“I was starting to hit a mental and physical wall,” recalled Herndon, a consumer outreach specialist at the Commodity Futures Trading Commission. “I’d been chasing this for more than six months. No one could tell me what it was. I just remember thinking, ‘How am I going to be able to function if it never goes away?’ ”
He had taken multiple courses of antibiotics and corticosteroids as well as over-the-counter pain relievers, and he had even undergone sinus surgery, all to no avail. Doctors had ruled out a brain tumor and other ailments but had no idea why his head, and increasingly his nose, still hurt.
A month later, Herndon learned the name of his disorder. It would be another year before he found effective help to cope with his chronic, and still largely inexplicable, head pain.
Now a neurologist at a major medical center in Baltimore told him his sinuses looked clear and suggested that the headache might never disappear. But he did not give Herndon a name for his condition or a remedy, suggesting only that he find a headache specialist in the Washington area.
Aftermath of a stress test
In October 2008, after experiencing chest pain, Herndon saw a cardiologist who ordered a variety of tests. During a stress test, which measures the heart’s ability to respond to exercise, “my head felt like I’d had one and a half drinks,” Herndon recalled. Testing revealed nothing amiss with his heart, and the lightheadedness gradually disappeared over the next few days, replaced almost immediately by something else: a dull ache in his upper forehead and between his eyes.

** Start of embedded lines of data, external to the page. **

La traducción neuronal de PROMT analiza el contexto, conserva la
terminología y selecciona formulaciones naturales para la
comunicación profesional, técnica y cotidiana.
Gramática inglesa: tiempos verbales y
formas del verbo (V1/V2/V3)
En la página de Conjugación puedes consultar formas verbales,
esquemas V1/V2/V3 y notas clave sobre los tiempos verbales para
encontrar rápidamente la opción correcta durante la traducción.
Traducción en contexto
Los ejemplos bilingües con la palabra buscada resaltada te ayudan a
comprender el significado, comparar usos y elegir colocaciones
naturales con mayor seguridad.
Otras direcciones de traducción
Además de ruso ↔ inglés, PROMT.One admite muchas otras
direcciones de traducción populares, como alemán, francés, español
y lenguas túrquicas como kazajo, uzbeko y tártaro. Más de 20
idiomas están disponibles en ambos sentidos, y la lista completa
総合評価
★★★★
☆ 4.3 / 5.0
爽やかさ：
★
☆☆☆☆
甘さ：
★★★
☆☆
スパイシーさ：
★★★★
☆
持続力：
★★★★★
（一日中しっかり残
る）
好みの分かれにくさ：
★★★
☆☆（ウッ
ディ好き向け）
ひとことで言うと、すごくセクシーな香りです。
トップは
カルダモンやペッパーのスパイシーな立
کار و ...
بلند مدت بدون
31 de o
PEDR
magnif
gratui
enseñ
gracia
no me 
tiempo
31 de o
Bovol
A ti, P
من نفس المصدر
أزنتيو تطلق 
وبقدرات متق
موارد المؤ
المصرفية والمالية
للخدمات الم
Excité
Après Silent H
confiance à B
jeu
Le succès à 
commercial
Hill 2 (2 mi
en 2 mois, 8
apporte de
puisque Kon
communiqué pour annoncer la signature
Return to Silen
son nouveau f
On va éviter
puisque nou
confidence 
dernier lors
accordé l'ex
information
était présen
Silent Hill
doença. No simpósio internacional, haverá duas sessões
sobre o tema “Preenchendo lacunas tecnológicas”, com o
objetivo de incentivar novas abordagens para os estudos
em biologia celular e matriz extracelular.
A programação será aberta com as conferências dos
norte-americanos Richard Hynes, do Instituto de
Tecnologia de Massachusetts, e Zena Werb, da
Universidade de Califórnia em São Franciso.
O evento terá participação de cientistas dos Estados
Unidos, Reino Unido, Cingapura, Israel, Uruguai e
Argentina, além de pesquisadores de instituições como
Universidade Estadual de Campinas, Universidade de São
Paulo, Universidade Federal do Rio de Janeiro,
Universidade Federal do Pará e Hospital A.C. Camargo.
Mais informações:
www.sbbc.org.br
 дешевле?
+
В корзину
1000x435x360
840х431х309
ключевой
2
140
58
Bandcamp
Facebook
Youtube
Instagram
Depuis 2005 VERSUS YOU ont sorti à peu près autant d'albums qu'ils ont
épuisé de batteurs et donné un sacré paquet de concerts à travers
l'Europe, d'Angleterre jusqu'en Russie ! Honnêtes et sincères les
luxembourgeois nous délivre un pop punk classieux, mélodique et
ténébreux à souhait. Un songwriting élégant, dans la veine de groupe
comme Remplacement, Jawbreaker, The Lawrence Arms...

At first Herndon, who rarely got headaches, didn’t think much about it. But after several days, when the pain failed to recede or respond to nonprescription painkillers, he saw his primary-care doctor, who referred him to a neurologist, who ordered various scans.
Herndon’s brain looked normal, but a CT scan revealed a significant sinus infection — his first. Doctors prescribed antibiotics in an effort to knock it out, which would presumably eradicate the headache.
That course of antibiotics was the first of many rounds that failed to vanquish his headache; corticosteroids did nothing, either. After a few months his ENT recommended endoscopic sinus surgery to clean out and open his still-blocked sinuses, a procedure endorsed by a second specialist.
After the operation, which was performed in March 2009, Herndon was optimistic that his headache would finally disappear. But a few weeks later, he said, he had the sinking realization that “nothing felt any different.”